All I had to do was bet him twenty bucks he didn't have the muscle to push the pallet jack 35 feet UPHILL.

Payup and smile, say "I never wudda thot it!" when I lost the bet!

:D
 
Oh, yes, A V Carroll is right. I think you're looking at the listing I bought. It's always a risk to buy from such distance but we settled on a price to account for that uncertainty. Even if the spindle bearings are shot, I think I'll make out OK. There were not many other options. Lots of choices in you want to pay 1200 $ plus another 400-600 in freight.

You said "bought in". Like Pontiac selling the Toyota Matrix but selling it as the Vibe, I suppose. Re-badging. Oh, the maker is marked on a cover, not the main casting.

Do you recognize it? It's not a Burke... the belt runs inside the casting and the motor is housed, not hanging off the side. Not a Barker, either. I hope there's some step pulleys in there.
 
Oh, yes, A V Carroll is right. I think you're looking at the listing I bought. It's always a risk to buy from such distance but we settled on a price to account for that uncertainty. Even if the spindle bearings are shot, I think I'll make out OK. There were not many other options. Lots of choices in you want to pay 1200 $ plus another 400-600 in freight.

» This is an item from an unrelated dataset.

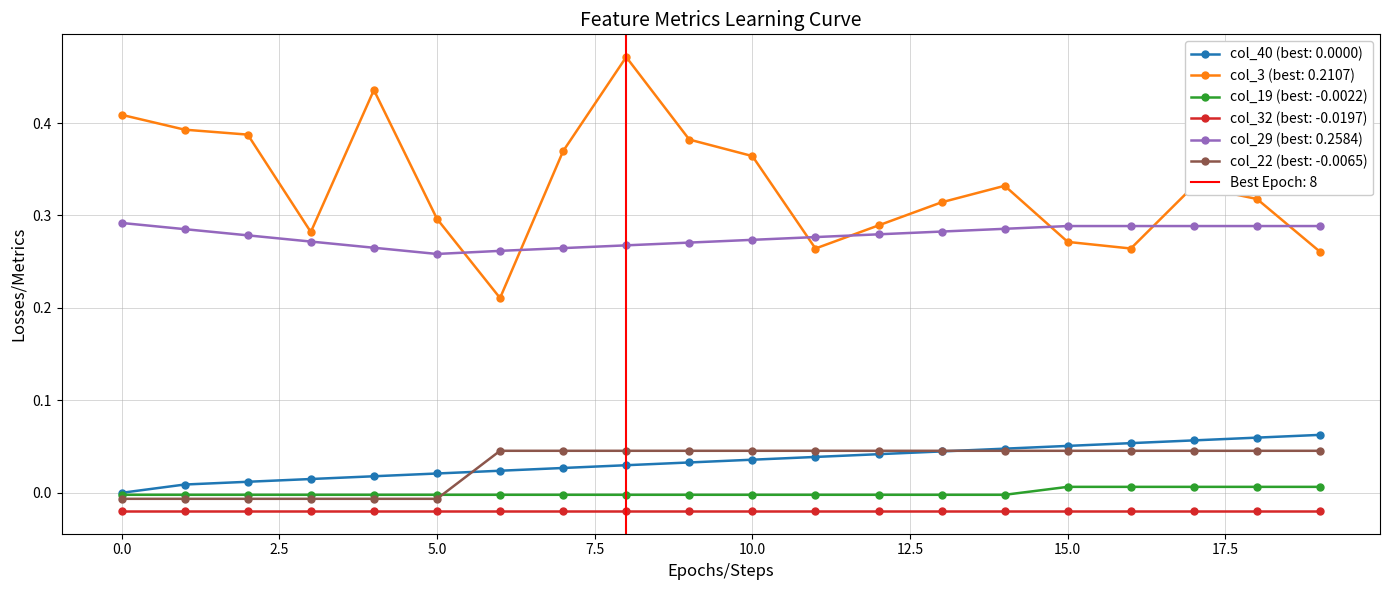

True or false: col_3 (best: 0.2107) and col_32 (best: -0.0197) intersect in this chart.

False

You said "bought in". Like Pontiac selling the Toyota Matrix but selling it as the Vibe, I suppose. Re-badging. Oh, the maker is marked on a cover, not the main casting.

Do you recognize it? It's not a Burke... the belt runs inside the casting and the motor is housed, not hanging off the side. Not a Barker, either. I hope there's some step pulleys in there.

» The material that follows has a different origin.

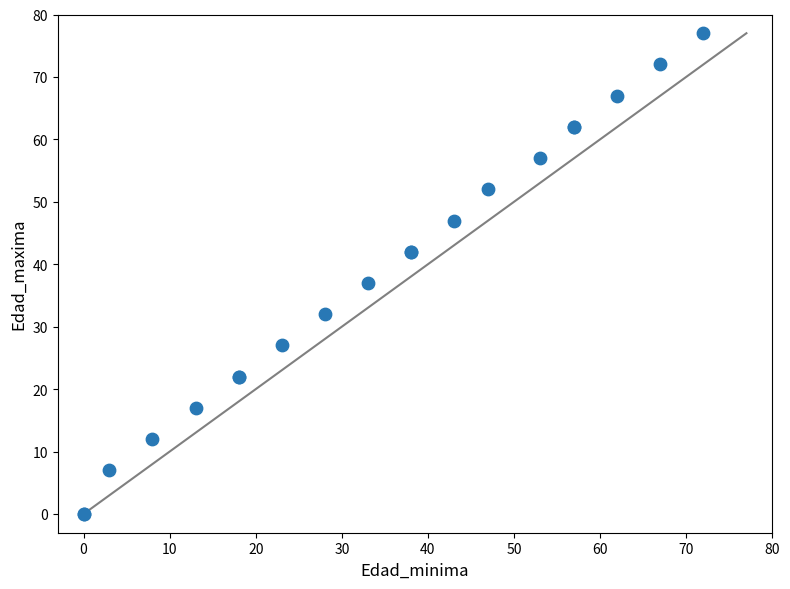

What Y value in the scatter plot is closest to 38?

37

Motor is housed like the Hardinge.

None of that much matters. Horizontal mills are so easy you could roll your own.

One of the Burke's Timkens cross refs to an obsolete jeep. The other one probably did as well, "back in the day", given the Burke #4 first saw light of day around 1903 with Iron bearings, then Bronze plain bearings, grew Timken tapered later, then spherical roller balls for high speed.

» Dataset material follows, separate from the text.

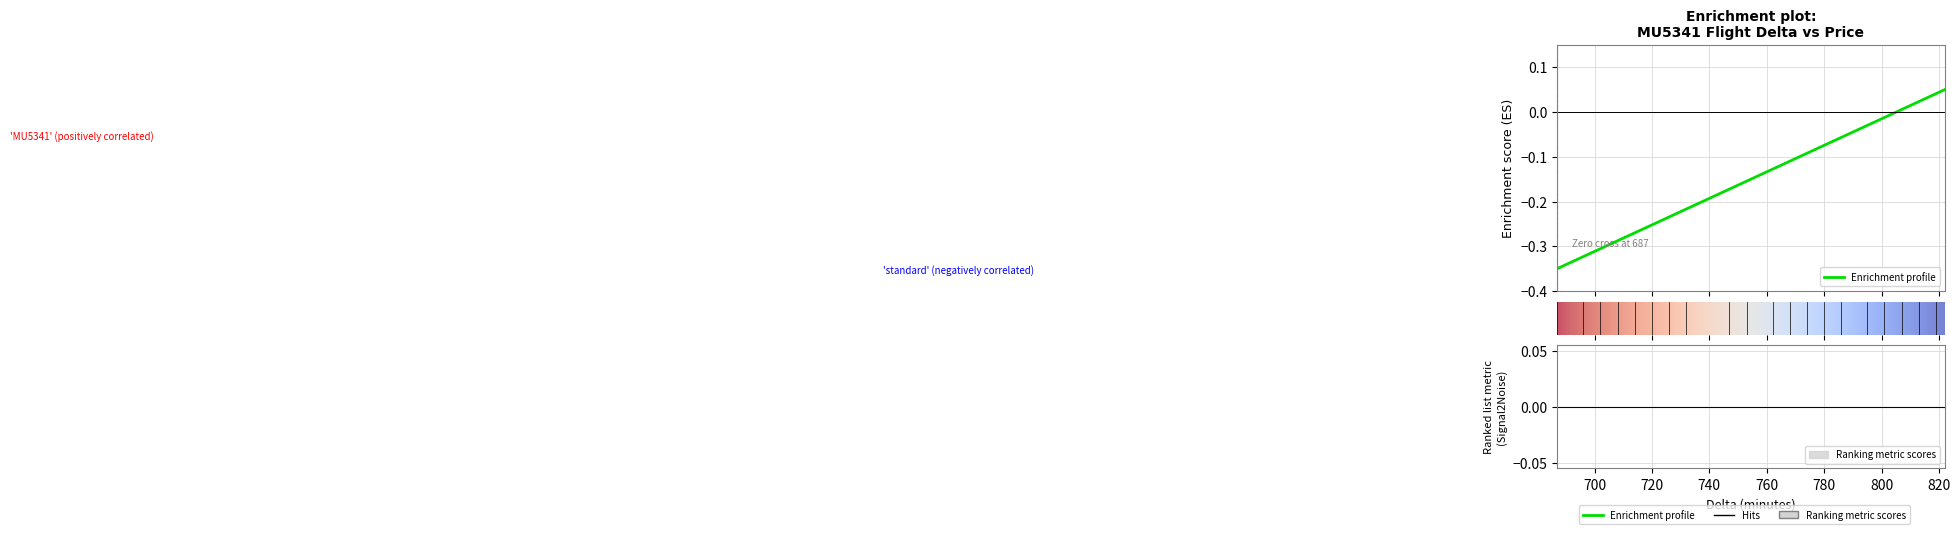

The chart shows a value of -0.2 at 708. True or false?

False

Dirt simple machines, actually. If you can't understand something? Simply alter it so you DO.
 
I seriously considered DIY. Got out the Lincoln books on weldment design, drew out the structure, calculated the moments of inertia, priced out the steel, etc. Even if I could get it right on my first try, it would cost 1200 minimum, not counting electricity for the welding machine. And that design would involve buying an import XY table so it wouldn't even very stout. Oh, and I've never done anything on that scale so it would be quite a leap of arrogance to believe I could make something that worked and was better than the used (or new) options.
 
lift-gate delivery truck comes with a palette jack.
Using a lift gate move the down lever as slow as you can, so to bleed the pressure at the start. Some seem to jump the first inch and that can dump a machine...stay well clear, you can’t catch 500 pounds but it can kill or break bones.
Closed truck side walls are not that strong and a machine can tip over , so flood block-in so it can’t slide forward, blocked or tied so it can top forward or sideways.